I'm coming out, and it's all Caitlyn Jenner's fault.
More below the dooblydoo.
I don't keep up with the Kardashians. I don't own a television. Wait - I do own a television, it's in my storage locker. That's how much I care about reality shows and famous people in general.
But I do grocery shop and I read online, so I had guessed Caitlyn was about to come out, and was very happy for her when she did. I thought Bruce was super cool when I was a kid - asked for Wheaties (hated them!) and played Olympics with my friends in the playground and yards after his victory for years. So I was super happy for her, and willing to look past the stigma of reality television and see what she was offering on her show.
I got sucked in. She is such a newbie when it comes to trans issues - and you know what? I'm learning a lot too. I had a private transition. I hid in one of the most gender segregated communities in the world and ignored the trans world and trans issues. And that is coming to an end.
In my view, and I can only speak for myself, like I said, I had a private transition and didn't hang out with a lot of other trans people - but trans women have a much bigger barrier to leap over. And as a trans man, I have to use my newfound male privilege to speak the hell out for all of us - but particularly my sisters.

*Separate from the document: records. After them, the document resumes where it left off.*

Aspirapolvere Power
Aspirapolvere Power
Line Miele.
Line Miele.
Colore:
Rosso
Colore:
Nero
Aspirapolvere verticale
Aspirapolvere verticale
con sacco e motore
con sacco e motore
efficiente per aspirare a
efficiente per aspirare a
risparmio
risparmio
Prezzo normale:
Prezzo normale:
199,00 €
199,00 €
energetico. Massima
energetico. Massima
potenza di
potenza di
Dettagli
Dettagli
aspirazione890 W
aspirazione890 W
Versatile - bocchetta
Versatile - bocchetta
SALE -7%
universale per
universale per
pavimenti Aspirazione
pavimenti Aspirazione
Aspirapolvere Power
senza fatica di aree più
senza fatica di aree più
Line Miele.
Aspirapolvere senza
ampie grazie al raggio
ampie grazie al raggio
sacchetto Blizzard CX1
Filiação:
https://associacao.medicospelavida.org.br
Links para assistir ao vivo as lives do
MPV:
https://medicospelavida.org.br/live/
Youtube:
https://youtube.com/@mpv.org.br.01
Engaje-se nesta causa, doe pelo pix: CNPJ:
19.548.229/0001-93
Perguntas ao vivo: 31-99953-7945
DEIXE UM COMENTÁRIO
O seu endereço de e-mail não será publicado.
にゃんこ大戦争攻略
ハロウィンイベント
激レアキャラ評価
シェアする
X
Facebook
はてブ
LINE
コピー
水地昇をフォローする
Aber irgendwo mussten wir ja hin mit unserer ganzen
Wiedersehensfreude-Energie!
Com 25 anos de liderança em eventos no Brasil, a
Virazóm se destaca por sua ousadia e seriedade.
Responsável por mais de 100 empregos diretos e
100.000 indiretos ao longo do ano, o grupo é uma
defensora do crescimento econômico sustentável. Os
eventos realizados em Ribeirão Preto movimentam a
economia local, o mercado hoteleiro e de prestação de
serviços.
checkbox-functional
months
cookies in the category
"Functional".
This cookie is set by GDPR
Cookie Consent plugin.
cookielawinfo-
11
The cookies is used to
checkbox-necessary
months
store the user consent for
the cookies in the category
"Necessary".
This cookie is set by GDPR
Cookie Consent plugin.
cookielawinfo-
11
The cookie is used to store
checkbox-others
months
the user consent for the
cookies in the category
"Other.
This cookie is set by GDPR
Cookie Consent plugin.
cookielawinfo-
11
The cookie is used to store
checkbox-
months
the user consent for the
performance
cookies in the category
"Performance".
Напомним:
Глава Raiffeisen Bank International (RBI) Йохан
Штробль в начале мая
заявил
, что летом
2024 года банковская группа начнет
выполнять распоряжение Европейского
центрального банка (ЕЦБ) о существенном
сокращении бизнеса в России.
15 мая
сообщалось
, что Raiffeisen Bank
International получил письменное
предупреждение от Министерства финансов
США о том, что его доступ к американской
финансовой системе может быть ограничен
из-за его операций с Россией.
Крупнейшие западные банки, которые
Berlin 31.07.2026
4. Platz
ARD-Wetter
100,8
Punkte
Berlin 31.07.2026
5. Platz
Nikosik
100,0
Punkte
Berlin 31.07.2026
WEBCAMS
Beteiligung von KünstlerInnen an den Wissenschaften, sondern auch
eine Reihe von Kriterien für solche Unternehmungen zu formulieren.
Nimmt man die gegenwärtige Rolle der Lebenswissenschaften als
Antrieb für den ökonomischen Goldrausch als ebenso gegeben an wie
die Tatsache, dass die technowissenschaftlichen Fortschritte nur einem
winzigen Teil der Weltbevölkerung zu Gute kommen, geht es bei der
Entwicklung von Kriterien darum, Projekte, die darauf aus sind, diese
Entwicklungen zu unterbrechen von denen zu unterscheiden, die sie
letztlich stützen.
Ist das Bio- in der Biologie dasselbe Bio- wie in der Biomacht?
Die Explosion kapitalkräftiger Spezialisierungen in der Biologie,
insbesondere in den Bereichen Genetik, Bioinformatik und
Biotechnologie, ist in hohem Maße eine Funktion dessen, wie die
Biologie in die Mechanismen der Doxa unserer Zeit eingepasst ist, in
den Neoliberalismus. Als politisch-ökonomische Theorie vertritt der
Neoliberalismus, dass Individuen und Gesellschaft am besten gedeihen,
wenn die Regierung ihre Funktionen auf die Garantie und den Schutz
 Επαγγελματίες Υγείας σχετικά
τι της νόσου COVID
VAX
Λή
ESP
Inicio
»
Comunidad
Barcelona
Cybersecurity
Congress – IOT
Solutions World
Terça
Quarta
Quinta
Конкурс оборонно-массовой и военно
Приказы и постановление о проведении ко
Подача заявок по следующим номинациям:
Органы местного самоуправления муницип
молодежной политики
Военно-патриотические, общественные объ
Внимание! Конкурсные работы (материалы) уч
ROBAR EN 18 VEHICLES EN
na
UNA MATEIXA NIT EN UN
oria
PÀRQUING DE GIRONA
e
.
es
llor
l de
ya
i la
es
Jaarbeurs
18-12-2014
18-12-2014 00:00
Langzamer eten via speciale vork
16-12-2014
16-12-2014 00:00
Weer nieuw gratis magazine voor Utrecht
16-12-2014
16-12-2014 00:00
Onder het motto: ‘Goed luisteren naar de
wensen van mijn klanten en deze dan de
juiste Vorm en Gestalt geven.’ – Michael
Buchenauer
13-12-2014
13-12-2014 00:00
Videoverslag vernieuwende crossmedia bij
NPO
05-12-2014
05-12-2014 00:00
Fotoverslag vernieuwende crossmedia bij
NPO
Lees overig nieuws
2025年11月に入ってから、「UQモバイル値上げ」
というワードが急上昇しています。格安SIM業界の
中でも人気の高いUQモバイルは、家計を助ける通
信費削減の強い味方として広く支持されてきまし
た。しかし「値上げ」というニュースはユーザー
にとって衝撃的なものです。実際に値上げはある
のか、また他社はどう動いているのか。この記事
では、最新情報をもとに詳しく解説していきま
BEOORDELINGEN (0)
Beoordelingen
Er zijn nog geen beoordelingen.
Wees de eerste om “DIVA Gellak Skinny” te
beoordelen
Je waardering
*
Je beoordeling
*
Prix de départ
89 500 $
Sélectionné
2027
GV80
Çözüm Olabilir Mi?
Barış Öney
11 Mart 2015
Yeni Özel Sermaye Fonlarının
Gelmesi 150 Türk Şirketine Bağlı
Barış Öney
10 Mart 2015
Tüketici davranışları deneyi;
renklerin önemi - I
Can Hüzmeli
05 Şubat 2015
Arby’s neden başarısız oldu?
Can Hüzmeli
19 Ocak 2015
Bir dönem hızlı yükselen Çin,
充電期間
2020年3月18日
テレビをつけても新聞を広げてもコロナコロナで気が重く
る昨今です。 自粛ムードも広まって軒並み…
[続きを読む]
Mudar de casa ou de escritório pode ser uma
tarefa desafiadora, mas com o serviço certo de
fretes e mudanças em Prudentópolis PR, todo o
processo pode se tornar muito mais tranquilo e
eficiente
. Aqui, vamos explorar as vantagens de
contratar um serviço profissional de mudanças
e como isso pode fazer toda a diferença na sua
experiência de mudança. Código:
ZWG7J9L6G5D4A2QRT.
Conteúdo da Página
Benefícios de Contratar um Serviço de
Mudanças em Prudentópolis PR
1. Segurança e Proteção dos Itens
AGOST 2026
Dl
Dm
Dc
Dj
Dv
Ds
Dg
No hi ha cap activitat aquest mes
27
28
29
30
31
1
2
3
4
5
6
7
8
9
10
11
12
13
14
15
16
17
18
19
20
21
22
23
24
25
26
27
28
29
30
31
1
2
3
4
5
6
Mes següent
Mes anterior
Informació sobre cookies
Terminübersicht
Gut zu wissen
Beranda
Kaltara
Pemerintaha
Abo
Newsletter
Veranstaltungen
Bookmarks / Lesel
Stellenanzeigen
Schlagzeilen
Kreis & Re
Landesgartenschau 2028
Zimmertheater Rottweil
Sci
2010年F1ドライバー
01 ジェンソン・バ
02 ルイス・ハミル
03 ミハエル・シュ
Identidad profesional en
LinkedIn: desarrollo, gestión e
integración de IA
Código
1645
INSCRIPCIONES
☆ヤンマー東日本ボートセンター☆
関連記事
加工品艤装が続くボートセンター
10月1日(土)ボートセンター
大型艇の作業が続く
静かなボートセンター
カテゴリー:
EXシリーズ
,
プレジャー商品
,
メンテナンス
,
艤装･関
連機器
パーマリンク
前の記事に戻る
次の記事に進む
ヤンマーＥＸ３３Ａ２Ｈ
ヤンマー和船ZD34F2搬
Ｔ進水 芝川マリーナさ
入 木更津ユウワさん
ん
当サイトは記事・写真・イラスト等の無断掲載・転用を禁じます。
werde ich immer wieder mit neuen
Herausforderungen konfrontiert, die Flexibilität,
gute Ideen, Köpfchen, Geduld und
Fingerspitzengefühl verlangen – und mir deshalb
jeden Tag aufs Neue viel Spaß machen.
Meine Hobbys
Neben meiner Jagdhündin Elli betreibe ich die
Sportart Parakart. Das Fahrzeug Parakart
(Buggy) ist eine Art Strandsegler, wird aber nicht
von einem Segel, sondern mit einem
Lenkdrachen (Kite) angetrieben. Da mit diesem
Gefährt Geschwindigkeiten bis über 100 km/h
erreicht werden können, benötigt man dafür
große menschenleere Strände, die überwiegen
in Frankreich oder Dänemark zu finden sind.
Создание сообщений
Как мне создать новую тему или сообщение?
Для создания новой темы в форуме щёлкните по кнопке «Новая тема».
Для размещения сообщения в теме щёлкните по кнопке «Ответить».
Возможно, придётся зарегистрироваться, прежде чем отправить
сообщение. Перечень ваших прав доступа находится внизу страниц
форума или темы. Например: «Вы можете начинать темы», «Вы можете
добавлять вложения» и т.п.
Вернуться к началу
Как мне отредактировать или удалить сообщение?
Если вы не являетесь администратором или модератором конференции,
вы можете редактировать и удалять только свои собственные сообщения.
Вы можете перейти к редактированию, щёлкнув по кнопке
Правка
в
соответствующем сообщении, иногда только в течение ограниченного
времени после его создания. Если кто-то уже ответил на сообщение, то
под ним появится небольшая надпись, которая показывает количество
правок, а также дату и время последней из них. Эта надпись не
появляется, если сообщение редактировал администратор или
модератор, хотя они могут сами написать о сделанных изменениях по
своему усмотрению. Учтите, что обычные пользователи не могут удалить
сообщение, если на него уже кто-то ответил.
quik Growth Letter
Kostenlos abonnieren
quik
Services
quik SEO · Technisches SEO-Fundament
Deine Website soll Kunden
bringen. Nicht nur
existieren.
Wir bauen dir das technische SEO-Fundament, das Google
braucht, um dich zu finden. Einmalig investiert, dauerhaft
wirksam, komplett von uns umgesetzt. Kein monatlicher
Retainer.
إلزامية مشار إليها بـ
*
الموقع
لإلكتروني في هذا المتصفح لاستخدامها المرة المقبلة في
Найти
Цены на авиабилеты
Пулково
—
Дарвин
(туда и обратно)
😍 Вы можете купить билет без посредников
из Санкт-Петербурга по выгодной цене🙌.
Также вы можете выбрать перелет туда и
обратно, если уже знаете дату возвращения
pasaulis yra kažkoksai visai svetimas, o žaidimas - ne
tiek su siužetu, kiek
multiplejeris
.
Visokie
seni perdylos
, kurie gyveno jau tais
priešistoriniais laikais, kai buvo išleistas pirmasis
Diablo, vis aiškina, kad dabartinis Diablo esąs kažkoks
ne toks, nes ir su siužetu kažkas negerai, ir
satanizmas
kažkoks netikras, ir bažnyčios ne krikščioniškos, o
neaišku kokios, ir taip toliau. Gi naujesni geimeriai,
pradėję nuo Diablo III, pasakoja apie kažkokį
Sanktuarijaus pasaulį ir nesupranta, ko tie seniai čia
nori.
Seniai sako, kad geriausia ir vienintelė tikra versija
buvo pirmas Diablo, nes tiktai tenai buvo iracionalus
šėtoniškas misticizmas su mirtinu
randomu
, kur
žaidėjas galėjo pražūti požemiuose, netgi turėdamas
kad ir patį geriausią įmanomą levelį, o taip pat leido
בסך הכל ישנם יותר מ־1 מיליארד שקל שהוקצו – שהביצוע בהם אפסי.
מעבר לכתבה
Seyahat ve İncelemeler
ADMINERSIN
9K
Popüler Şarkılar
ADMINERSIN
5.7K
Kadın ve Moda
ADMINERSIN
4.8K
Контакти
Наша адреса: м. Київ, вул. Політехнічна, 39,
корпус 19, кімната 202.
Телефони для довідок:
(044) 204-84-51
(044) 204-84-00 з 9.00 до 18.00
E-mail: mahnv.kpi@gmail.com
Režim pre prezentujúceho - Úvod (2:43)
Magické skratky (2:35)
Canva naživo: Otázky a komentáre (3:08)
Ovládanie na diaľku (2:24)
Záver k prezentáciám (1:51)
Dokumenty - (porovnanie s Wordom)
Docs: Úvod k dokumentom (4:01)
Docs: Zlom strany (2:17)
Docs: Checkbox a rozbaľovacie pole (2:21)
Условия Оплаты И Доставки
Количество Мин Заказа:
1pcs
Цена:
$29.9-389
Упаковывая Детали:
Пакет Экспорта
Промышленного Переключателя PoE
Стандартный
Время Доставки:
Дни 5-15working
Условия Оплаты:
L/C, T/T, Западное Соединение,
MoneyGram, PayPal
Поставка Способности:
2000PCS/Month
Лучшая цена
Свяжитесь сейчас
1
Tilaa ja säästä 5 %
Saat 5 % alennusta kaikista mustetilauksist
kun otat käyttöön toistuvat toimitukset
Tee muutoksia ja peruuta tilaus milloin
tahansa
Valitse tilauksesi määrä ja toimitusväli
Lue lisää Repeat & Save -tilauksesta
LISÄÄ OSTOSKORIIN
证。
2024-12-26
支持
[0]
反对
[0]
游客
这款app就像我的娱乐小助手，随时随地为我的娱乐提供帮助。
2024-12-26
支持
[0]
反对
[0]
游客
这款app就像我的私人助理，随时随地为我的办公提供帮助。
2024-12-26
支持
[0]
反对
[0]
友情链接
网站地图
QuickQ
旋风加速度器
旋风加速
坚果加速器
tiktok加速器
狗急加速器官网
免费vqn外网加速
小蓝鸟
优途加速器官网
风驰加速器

It was shockingly easy for me to transition. I had the support of the entire local gay male leather community, I had a job at a gay bar and I had a doctor who was experienced. I had the equivalent of Caitlyn's makeup and hair brigade to make me look good. I had men who went out of their way to treat me like a little brother and socialize me as a male. As a gay male, but that works for me. I never made the money that would allow me to have any surgery, but I was off the streets, able to eat and could make ends meet. I didn't have to do sex work. I passed easily once the hair started growing, despite a large chest.
Like Caitlyn, I'm an outlier. But unlike Caitlyn, I haven't been doing my share of the heavy lifting. And that is ending. She's making a public journey of her education and socialization as a woman. She's speaking up for trans kids and trans women in public because she has that platform available to her. And that's incredible, because it benefits us all, no matter the ratings.
There are general trans issues that are a struggle we all face - getting documents in order with a new name and gender, discrimination in hiring practices and housing, physical danger from being outed or not passing well. But there is an issue that trans women face that trans men don't seem to have to deal with as much - being second guessed about motivation by the general public.
No one second guesses my gender. No one misgenders me, even with my shirt off and boobs a flapping. No one questions my presence in the public showers I use, or the loo. It just doesn't happen. I'm only 5'8", I'm fat, I've had no surgery. But no one runs screaming out of the shower room when I'm brushing my teeth with my shirt off, or telling me to get out, or threatening me with violence.
Trans women on the other hand face a constant and permanent questioning of their bodies, their motivations and their sincerity. They are constantly misgendered by the public and the press. They make up the majority of victims of hate crimes against trans people, particularly trans women of colour. And it's not right.
I don't know how to stop it. I wish I did - I would do whatever it took in a heartbeat. But I do know that I can't hide any longer. I can't pretend it's not my problem, because it is. It's everyone's problem. We as a society need to get over some of our bizarre gender hangups and let people be who they are.
It's not all doom and gloom, though sometimes it feels that way. There are more and more kids growing up as themselves with support and love. There are camps for trans kids to go to in summer to be with people like themselves. There are more and more trans people in positions of power culturally, like Chaz Bono, Laverne Cox, Janet Mock, Amanda Simpson, Lana Wachowski - all people who are making cultural change just by being themselves.
I'm not going to be a culture changer on a large scale, I don't have that power. But we all have the power to make change on a smaller scale, and we have an obligation to do so when we can. So I'm done hiding. And it's all because of Caitlyn Jenner.